» SUPPLIED DATA
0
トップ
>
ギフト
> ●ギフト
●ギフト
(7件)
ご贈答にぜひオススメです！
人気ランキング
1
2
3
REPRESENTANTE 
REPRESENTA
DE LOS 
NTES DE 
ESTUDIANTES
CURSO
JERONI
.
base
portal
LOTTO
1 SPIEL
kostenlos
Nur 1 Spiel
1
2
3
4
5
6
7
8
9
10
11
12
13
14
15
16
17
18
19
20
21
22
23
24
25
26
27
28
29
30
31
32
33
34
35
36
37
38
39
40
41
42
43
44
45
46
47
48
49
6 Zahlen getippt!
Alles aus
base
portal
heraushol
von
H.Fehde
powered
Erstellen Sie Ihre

---

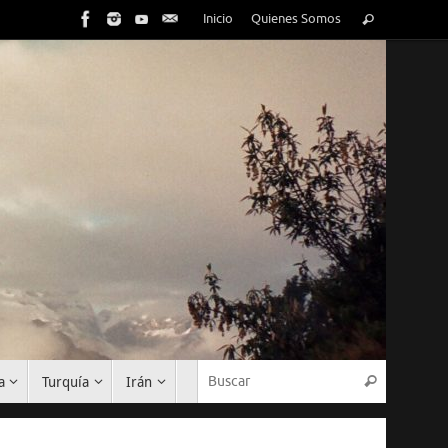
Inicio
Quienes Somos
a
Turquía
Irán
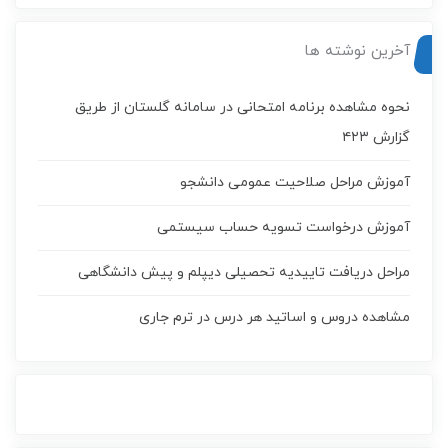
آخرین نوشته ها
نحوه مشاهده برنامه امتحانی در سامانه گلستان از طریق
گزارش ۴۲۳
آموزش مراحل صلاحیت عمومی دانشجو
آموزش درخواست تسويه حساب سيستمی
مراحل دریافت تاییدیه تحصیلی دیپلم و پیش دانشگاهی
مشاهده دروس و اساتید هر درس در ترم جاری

» EXERCISE BRIEF
Reproduce the lines of the data running from the line containing "آخرین نوشته ها" through the line containing "مشاهده دروس و اساتید هر درس در ترم جاری", both included, with no changes.

» EXERCISE OUTPUT
آخرین نوشته ها
نحوه مشاهده برنامه امتحانی در سامانه گلستان از طریق
گزارش ۴۲۳
آموزش مراحل صلاحیت عمومی دانشجو
آموزش درخواست تسويه حساب سيستمی
مراحل دریافت تاییدیه تحصیلی دیپلم و پیش دانشگاهی
مشاهده دروس و اساتید هر درس در ترم جاری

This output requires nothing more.